Haiti Capital a ‘City under Siege’ amid Spasm of Gang Violence

AP Photo/Ariana Cubillos, File
Members of MINUSTAH, a U.N. force established in 2004, patrol the Marttisant community in Port-au-Prince, Haiti, July 31, 2007.

Residents of Haiti’s capital scrambled for safety Saturday following the latest spasm of gang violence, with a UN group warning of a “city under siege” after armed attackers targeted the presidential palace and police headquarters.

Criminal groups, which already control much of Port-au-Prince as well as roads leading to the rest of the country, have unleashed havoc in recent days as they try to oust Prime Minister Ariel Henry as leader of the Western hemisphere’s poorest country.

On Saturday, dozens of residents were seeking safety in public buildings, with some successfully breaking into one facility, according to an AFP correspondent.

The unrest has seen 362,000 Haitians internally displaced — more than half of them children and some forced to move multiple times, the International Organization for Migration said Saturday.

(Extracted page text data)
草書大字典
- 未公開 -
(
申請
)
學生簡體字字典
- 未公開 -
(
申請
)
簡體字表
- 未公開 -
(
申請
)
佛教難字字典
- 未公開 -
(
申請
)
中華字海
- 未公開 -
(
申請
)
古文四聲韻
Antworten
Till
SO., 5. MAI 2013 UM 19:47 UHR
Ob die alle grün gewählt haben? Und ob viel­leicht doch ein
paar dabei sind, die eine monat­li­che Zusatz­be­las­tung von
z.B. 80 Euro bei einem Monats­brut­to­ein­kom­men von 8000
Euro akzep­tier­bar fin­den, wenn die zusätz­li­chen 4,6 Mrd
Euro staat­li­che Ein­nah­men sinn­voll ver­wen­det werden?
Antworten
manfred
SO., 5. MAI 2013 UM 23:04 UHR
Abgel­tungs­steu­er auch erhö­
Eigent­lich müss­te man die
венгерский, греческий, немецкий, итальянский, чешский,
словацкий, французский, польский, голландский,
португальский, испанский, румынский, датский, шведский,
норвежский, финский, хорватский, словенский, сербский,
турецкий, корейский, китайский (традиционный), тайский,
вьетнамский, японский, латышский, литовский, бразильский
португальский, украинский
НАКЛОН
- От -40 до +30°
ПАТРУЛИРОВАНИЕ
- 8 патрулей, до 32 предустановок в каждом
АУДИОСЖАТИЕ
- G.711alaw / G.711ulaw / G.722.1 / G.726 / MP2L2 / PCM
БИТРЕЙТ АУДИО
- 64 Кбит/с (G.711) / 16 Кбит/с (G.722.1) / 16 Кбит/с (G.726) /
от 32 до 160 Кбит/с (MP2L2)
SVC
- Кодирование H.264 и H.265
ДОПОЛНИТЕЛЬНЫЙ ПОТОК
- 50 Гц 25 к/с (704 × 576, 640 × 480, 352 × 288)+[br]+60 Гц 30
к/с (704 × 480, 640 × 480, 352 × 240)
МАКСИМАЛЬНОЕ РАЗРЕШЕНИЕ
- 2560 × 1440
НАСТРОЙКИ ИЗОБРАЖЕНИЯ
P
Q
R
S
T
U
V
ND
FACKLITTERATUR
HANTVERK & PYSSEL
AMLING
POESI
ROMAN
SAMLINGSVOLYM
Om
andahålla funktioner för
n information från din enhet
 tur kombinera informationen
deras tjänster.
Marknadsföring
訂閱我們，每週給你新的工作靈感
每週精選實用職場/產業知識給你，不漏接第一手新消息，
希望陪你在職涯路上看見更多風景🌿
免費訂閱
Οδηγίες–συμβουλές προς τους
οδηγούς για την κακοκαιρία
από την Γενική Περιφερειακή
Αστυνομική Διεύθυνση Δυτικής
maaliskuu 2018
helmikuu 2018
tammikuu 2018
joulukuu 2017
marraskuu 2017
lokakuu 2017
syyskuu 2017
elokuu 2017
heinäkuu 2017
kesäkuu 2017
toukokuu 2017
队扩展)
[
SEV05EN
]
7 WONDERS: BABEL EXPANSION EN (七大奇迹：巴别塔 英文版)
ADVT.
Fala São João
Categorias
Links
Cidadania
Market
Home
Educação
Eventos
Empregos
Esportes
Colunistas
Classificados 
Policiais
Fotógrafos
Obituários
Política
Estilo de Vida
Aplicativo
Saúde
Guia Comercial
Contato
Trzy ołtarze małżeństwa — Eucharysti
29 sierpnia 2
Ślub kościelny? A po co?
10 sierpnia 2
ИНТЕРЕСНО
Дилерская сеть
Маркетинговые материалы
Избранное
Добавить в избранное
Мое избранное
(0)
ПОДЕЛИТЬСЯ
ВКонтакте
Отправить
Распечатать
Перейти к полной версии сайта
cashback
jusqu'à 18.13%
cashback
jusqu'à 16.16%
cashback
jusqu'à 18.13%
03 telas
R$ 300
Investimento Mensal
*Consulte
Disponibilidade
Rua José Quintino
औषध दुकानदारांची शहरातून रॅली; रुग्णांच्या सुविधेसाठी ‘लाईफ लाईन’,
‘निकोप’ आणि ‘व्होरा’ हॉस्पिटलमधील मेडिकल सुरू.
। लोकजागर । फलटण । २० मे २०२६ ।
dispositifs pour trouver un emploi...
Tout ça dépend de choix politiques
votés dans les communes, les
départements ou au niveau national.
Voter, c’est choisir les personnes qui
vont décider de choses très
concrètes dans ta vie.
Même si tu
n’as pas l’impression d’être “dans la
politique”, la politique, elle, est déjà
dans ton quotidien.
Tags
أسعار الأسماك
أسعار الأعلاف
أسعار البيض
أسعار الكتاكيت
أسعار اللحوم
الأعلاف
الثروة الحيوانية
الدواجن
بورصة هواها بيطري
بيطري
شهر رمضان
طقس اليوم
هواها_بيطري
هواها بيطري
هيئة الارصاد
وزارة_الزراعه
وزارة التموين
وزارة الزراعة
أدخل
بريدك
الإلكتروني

### Required tasks
- 1) List every organization that the Haiti gang violence report names, by full name or abbreviation, counting each only once.
- 2) Proceed with the Haiti gang violence report, picking up after its final sentence.
The entries bear no relation to the Haiti gang violence report.

### Answers to this exercise
- 1)
AP
MINUSTAH
the U.N. (UN)
AFP
the International Organization for Migration

- 2)
“Haitians are unable to lead a decent life. They are living in fear, and every day, every hour this situation carries on, the trauma gets worse,” Philippe Branchat, IOM’s chief in Haiti, said in a statement.

“People living in the capital are locked in, they have nowhere to go,” he said. “The capital is surrounded by armed groups and danger. It is a city under siege.”

Police on Friday night repelled gang attacks, including on the presidential palace, and several “bandits” were killed, Lionel Lazarre of the Haitian police union said. No police were among the victims.

The violence left burned-out vehicles, still smoldering, outside the Interior Ministry and on nearby streets, an AFP correspondent said.

Gunshots rang out late Friday throughout Port-au-Prince and witnesses recounted clashes “between police officers and bandits” as gangs apparently tried to commandeer police stations in the city center.

Lazarre pleaded Saturday for “means and equipment” to protect police buildings and other key facilities.

State of emergency

The well-armed gangs have attacked key infrastructure in recent days, including two prisons, allowing the majority of their 3,800 inmates to escape.

Along with some ordinary Haitians, the gangs are seeking the resignation of Prime Minister Henry, who was due to leave office in February but instead agreed to a power-sharing deal with the opposition until new elections are held.

The United States has asked Henry to enact urgent political reform to prevent further escalation. But he was in Kenya when the violence broke out and is now reportedly stranded in the US territory of Puerto Rico.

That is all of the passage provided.